Identifying complex Fermi resonances in p-difluorobenzene using zero-electron-kinetic-energy (ZEKE) spectroscopy

Abstract

The vibrations of the ground state cation (X ̃2B2g) of para-difluorobenzene (pDFB) have been investigated using zero-electron-kinetic-energy (ZEKE) spectroscopy. A comprehensive set of ZEKE spectra were recorded via different vibrational levels of the S1 state (< 00 + 1300 cm 1).

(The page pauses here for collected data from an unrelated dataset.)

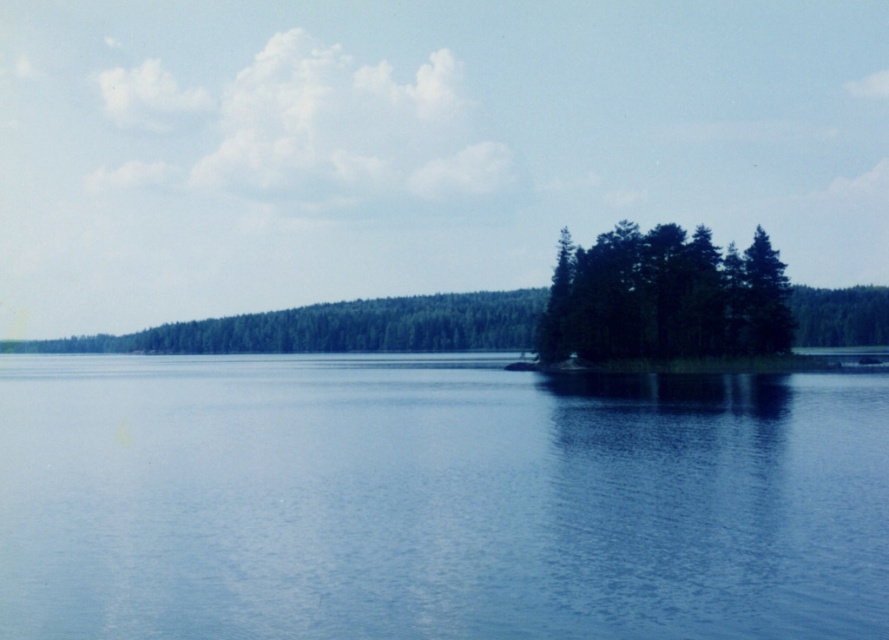
Can you confirm if blue smooth water at center is shorter than green matte tree at right?

Correct, blue smooth water at center is not as tall as green matte tree at right.

Between point (577, 524) and point (847, 288), which one is positioned behind?

Positioned behind is point (847, 288).

Locate an element on the screen. Image resolution: width=889 pixels, height=640 pixels. blue smooth water at center is located at coordinates (435, 500).

Is point (653, 250) positioned in front of point (881, 301)?

That is True.

The image size is (889, 640). Describe the element at coordinates (663, 298) in the screenshot. I see `green matte trees at center` at that location.

Locate an element on the screen. green matte trees at center is located at coordinates (663, 298).

Find the location of a particular element. The image size is (889, 640). green matte trees at center is located at coordinates (x=663, y=298).

At what (x,y) coordinates should I click in order to perform the action: click on blue smooth water at center. Please return your answer as a coordinate pair (x, y). Image resolution: width=889 pixels, height=640 pixels. Looking at the image, I should click on (435, 500).

Measure the distance between blue smooth water at center and camera.

blue smooth water at center and camera are 18.63 meters apart from each other.

This screenshot has width=889, height=640. What do you see at coordinates (435, 500) in the screenshot?
I see `blue smooth water at center` at bounding box center [435, 500].

At what (x,y) coordinates should I click in order to perform the action: click on blue smooth water at center. Please return your answer as a coordinate pair (x, y). The height and width of the screenshot is (640, 889). Looking at the image, I should click on (435, 500).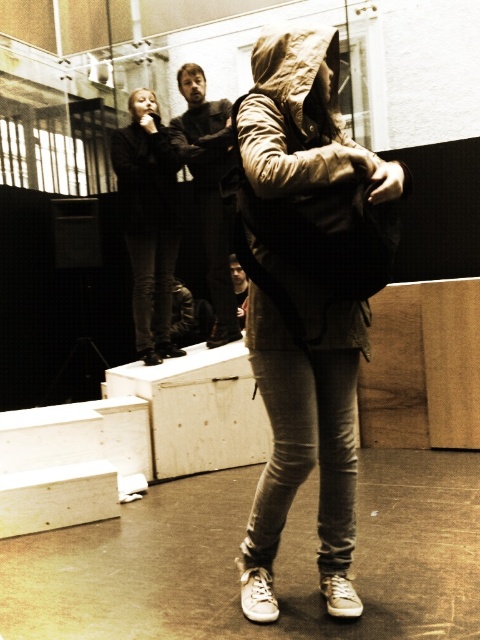
Measure the distance from matte brown jacket at center to black leather jacket at upper left.

matte brown jacket at center is 7.81 feet away from black leather jacket at upper left.

Which is more to the right, matte brown jacket at center or black leather jacket at upper left?

From the viewer's perspective, matte brown jacket at center appears more on the right side.

At what (x,y) coordinates should I click in order to perform the action: click on matte brown jacket at center. Please return your answer as a coordinate pair (x, y). The height and width of the screenshot is (640, 480). Looking at the image, I should click on click(x=308, y=202).

This screenshot has height=640, width=480. Identify the location of matte brown jacket at center. (308, 202).

This screenshot has height=640, width=480. What do you see at coordinates (308, 202) in the screenshot?
I see `matte brown jacket at center` at bounding box center [308, 202].

Is matte brown jacket at center bigger than dark brown leather jacket at center?

Actually, matte brown jacket at center might be smaller than dark brown leather jacket at center.

Between point (404, 173) and point (191, 134), which one is positioned in front?

Positioned in front is point (404, 173).

This screenshot has width=480, height=640. In order to click on matte brown jacket at center in this screenshot , I will do `click(308, 202)`.

Which is more to the right, dark brown leather jacket at center or dark gray hoodie at upper left?

dark brown leather jacket at center

Measure the distance between dark brown leather jacket at center and camera.

dark brown leather jacket at center and camera are 4.33 meters apart from each other.

You are a GUI agent. You are given a task and a screenshot of the screen. Output one action in this format:
    pyautogui.click(x=<x>, y=<y>)
    Task: Click on the dark brown leather jacket at center
    This screenshot has width=480, height=640.
    Given the screenshot: What is the action you would take?
    point(208,189)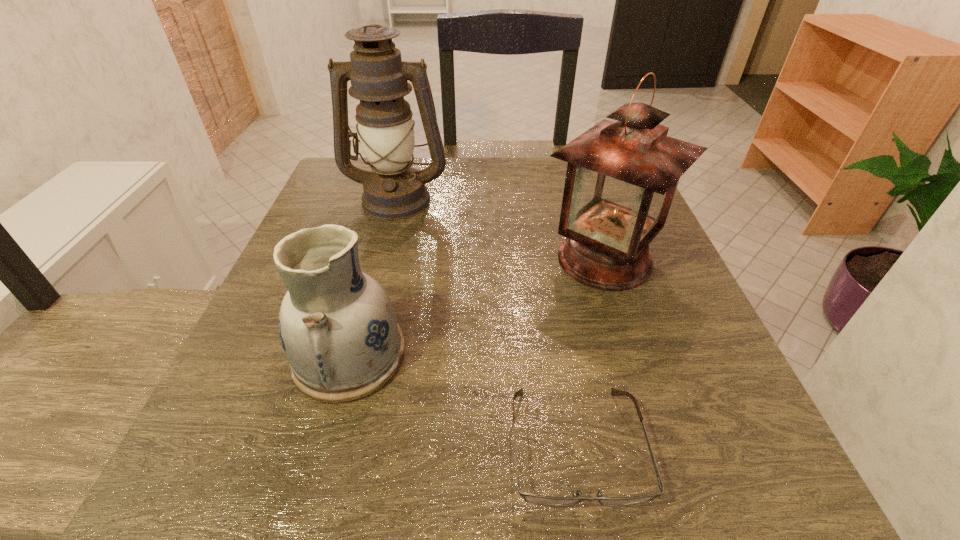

The adiabatic ionization energy (AIE) for pDFB was measured as 73869±5 cm 1. Use of different intermediate levels allows different cationic vibrational activity to be obtained via the modification of the Franck-Condon factors for the ionization step, allowing the wavenumbers of different vibrational levels in the cation to be established. In addition, assignment of the vibrational structure in the ZEKE spectra allowed interrogation of the assignments of the S1  S0 transition put forward by Knight and Kable [A. E. W. Knight and S. H. Kable, J. Chem. Phys. 89, 7139 (1988)]. Assignment of the vibrational structure has been aided by quantum chemical calculations. In this way it was possible to assign seventeen of the thirty vibrational modes of the ground state pDFB+ cation. Evidence for complex Fermi resonances in the S1 state, i.e. those that involve more than two vibrations, was established. One of these was investigated using picosecond time-resolved photoelectron spectroscopy. In addition, we discuss the appearance of several symmetry-forbidden bands in the ZEKE spectra, attributing their appearance to a Rydberg state variation of an intrachannel vibronic coupling mechanism.